In my daily life I have lots of meetings, lots of things catch my eye both online and in the real world, lots of things make me think, “Ah, I should remember that,” and, “I’ve got a genius idea, I need to write this down,” and “This meeting makes me want to eat my own face but I should probably remember what the nauseating guy with the bad hair cut and worse suit is saying to me.” I’m something of a digital magpie, drawn to the next shiny piece of techie intrigue, and I never had a digital nest … until Evernote.

I first heard of the service when I was invited to try the limited beta last year. It’s available through a web browser or as an application downloaded to your mac, pc or mobile device.  At first glance it looks a little like a mix between an email client and basic note editor. What caught my eye then was the ability of Evernote to use optical character recognition on an uploaded image. What does that mean? Well, imagine taking a photo of a business card or wine label with your mobile phone, you can upload it to your Evernote account and the text in the photo is recognised and becomes searchable in the same way as a normal text note. The accuracy of this process is remarkably good as long as the image is of sufficient quality which is usually the case with modern phones. At first I thought this was a gimmicky, if pretty cool, service. However, over the first week I began to find myself using it more and more, by the second week it became habit to drop any thought, interesting web clipping or other digital flotsom and jetsom into my account. Since then it’s become my Diane (that’s a nicely obscure quote for the Twin Peaks fans out there), it’s my indispensible mental dump space. It’s not about actioning (no-one’s cracked easy ‘to-do’ lists … seriously … no-one) rather it’s about collating mental jottings alongside the cornucopia of fragments of interest we encounter daily, and allowing their easy search, retrieval and review. Meeting notes, shopping lists, article ideas, local gig posters, train timetables and more all sit nestled together and can be reached in an instant with a one word search revealing their content or any keyword tags I gave the note. The use of keyword tagging is particularly handy as it allows us to ditch the idea of set folders and instead create them on the fly when searching, for example searching ‘meeting’ brings up all notes with that tag or mention in the note itself. Very simple, very useful, very cool.

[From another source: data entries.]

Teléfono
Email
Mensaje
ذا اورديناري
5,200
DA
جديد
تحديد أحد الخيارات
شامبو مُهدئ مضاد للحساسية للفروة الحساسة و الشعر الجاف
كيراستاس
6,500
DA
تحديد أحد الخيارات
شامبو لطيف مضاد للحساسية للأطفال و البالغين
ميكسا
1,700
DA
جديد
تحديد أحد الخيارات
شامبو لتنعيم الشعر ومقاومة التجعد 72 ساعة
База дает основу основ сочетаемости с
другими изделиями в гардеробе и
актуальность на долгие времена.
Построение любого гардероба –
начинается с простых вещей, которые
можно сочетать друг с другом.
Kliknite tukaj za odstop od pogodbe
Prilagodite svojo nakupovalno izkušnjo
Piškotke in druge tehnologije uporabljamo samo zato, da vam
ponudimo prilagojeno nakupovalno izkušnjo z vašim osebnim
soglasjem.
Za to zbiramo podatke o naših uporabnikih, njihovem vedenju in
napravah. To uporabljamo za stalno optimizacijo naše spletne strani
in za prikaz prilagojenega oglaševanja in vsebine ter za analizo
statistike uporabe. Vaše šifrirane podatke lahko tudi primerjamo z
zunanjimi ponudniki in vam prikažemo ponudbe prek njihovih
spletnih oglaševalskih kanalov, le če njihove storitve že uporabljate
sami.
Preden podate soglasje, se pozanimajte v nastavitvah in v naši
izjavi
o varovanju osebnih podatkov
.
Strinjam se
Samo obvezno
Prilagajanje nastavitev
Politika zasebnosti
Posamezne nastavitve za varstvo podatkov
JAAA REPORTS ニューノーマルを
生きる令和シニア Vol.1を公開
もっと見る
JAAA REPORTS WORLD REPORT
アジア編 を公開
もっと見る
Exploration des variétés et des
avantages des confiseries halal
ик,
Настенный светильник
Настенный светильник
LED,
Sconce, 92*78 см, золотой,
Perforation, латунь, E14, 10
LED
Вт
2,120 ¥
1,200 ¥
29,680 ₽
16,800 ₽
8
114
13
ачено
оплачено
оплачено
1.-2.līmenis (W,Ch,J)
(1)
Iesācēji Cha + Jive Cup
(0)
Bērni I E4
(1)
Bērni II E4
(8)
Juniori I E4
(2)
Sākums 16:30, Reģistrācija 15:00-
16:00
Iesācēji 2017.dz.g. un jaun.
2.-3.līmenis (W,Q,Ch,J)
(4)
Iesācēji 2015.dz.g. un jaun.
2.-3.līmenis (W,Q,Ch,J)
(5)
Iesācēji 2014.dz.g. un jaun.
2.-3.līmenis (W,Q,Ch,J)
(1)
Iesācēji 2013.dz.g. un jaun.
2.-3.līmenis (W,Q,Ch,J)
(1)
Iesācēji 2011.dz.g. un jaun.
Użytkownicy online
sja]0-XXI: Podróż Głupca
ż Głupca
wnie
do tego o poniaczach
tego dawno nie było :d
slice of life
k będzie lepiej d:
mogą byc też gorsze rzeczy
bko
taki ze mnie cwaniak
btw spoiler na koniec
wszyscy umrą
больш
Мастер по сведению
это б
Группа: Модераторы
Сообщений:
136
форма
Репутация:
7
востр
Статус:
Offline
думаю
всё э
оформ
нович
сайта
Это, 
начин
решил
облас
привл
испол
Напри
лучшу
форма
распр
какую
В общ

So, how much will this hugely valuable service cost you? Nothing, nada, zip. You get 40MB of uploads a month for free, which is plenty for all but the most hard core of us as text files are so small, and this can be upped to 500MB a month for £30 a year should you need it. Evernote is a web 2.0 service that works amazingly well, so well in fact that it’s changed the way I work. I access my account on a plethora of devices, my work computer, my laptop, my wife’s computer at home and, of course, my iPhone. In fact the iPhone app is so brilliantly simple and powerful I find myself using it the most. Indeed, I wrote this article on my laptop but edited and delivered it with my iPhone … from a bar on the ski slopes of France … and that’s why I love the march of technology.